In this project, we'll be developing a spam SMS detection system using the Logistic Regression model and TF-IDF for text vectorization. By leveraging libraries such as Pandas for data manipulation and Scikit-learn for machine learning, we'll classify SMS messages as spam or ham, aiming for accurate and efficient predictions.

The SMS Spam Collection Dataset is a popular dataset in the machine learning and data science community, particularly for text classification tasks.

The dataset has two columns:

1) Category: This column contains the labels, which are either 'ham' (non-spam) or 'spam'.

2) Message: This column contains the actual SMS text. Each message is a short text string that could be a spam or a non-spam message.

**Importing** Neccessary Libraries for Data clenaing and machine learning algorithm

In [4]:

import pandas as pd # For handling datasets
from sklearn.feature_extraction.text import TfidfVectorizer # Converting text into numbers as compiler won't understand words
from sklearn.model_selection import train_test_split
from sklearn.linear_model import LogisticRegression
from sklearn.metrics import accuracy_score, classification_report


Loading the dataset

In [5]:
path = "/content/spam.csv"

df = pd.read_csv(path, encoding="latin-1" )
df.head(10)

Unnamed: 0,v1,v2,Unnamed: 2,Unnamed: 3,Unnamed: 4
0,ham,"Go until jurong point, crazy.. Available only ...",,,
1,ham,Ok lar... Joking wif u oni...,,,
2,spam,Free entry in 2 a wkly comp to win FA Cup fina...,,,
3,ham,U dun say so early hor... U c already then say...,,,
4,ham,"Nah I don't think he goes to usf, he lives aro...",,,
5,spam,FreeMsg Hey there darling it's been 3 week's n...,,,
6,ham,Even my brother is not like to speak with me. ...,,,
7,ham,As per your request 'Melle Melle (Oru Minnamin...,,,
8,spam,WINNER!! As a valued network customer you have...,,,
9,spam,Had your mobile 11 months or more? U R entitle...,,,


Renaming columns for clarity

In [9]:
df = df[['v1', 'v2']]

df.columns = ['label', 'message']

Converting labels into numbers as compiler won't understand words

In [10]:
df['label'] = df['label'].map({'spam': 1, 'ham': 0})

 Converting text messages into number format using TF-IDF Vectorizer

In [11]:
vectorizer = TfidfVectorizer(max_features=5000)

X = vectorizer.fit_transform(df['message'])

y = df['label'].values

Split data into training (70%) and testing (30%) sets

In [12]:
X_train, X_test, y_train, y_test = train_test_split(X, y, test_size=0.3, random_state=42)

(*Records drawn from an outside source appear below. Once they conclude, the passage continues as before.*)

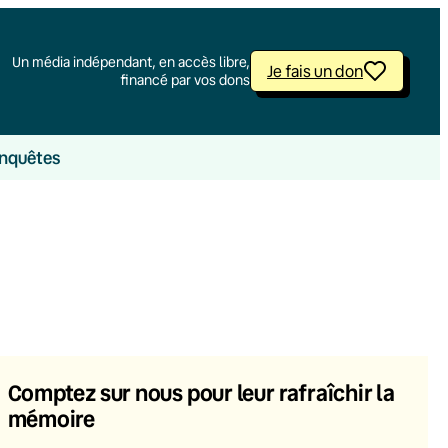
Un média indépendant, en accès libre,
Je fais un don
financé par vos dons
nquêtes
Comptez sur nous pour leur rafraîchir la
mémoire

Initializing and Training Logistic Regression Model

In [13]:
model = LogisticRegression() # Initialization

model.fit(X_train, y_train)  #Training

Testing the model and checking accuracy of the machine learning model

In [14]:
y_pred = model.predict(X_test)

accuracy = accuracy_score(y_test, y_pred)

print(f"Model Accuracy Comes out to be: { accuracy*100:.2f}%")

Model Accuracy Comes out to be: 95.99%


In conclusion,

As we can see that when the training set is 70% and testing set is 30%, model accuracy comes at 95%.
When the training set is 80% and testing set is 20%, model accuracy comes at 96%.